§ **TASK ITEM**
All that is needed is every line of the listing below that has "black".

= Beginning of Section =

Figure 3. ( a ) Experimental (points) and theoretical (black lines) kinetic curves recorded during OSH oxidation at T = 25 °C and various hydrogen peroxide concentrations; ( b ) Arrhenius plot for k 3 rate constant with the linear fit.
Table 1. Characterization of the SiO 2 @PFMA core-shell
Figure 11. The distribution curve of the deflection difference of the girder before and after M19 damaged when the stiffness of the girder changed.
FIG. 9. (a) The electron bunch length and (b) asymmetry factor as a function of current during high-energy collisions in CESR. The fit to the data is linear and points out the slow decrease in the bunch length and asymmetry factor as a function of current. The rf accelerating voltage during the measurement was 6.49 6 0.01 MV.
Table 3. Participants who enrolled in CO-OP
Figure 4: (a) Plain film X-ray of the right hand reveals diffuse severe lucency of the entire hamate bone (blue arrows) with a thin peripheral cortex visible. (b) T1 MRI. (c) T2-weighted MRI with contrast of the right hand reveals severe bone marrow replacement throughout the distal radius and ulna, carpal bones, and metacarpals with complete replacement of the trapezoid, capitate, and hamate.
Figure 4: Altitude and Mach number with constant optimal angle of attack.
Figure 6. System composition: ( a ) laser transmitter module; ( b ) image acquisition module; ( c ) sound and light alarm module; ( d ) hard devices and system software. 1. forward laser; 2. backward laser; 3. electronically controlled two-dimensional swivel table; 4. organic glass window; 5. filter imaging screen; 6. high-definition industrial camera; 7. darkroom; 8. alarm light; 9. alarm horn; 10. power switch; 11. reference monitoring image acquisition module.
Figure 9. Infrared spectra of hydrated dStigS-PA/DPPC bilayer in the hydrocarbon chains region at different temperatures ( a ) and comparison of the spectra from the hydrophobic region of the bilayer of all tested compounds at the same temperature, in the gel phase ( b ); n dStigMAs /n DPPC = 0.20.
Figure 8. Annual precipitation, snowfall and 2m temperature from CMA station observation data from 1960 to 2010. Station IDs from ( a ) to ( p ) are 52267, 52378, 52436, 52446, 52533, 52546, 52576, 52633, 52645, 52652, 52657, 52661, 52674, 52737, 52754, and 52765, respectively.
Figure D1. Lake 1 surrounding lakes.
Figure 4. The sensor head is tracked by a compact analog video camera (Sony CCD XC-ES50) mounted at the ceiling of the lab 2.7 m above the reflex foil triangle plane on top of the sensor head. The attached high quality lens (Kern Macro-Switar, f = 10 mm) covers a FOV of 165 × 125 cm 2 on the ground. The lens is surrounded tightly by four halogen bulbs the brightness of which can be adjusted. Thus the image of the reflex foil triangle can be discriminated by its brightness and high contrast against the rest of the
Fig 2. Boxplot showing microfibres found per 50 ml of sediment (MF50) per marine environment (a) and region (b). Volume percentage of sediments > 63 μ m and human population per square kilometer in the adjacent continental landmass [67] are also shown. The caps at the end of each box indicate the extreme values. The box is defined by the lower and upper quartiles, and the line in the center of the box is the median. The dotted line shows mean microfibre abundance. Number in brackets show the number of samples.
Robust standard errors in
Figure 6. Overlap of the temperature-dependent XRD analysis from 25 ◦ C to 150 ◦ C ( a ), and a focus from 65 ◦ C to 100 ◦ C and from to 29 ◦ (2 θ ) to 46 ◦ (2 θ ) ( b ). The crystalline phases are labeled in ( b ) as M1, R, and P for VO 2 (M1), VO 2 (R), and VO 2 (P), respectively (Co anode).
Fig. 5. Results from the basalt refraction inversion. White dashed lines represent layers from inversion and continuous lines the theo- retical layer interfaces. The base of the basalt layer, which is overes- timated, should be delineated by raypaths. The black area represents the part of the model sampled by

= End of Section =

§ **EXERCISE OUTPUT**
Figure 3. ( a ) Experimental (points) and theoretical (black lines) kinetic curves recorded during OSH oxidation at T = 25 °C and various hydrogen peroxide concentrations; ( b ) Arrhenius plot for k 3 rate constant with the linear fit.
Fig. 5. Results from the basalt refraction inversion. White dashed lines represent layers from inversion and continuous lines the theo- retical layer interfaces. The base of the basalt layer, which is overes- timated, should be delineated by raypaths. The black area represents the part of the model sampled by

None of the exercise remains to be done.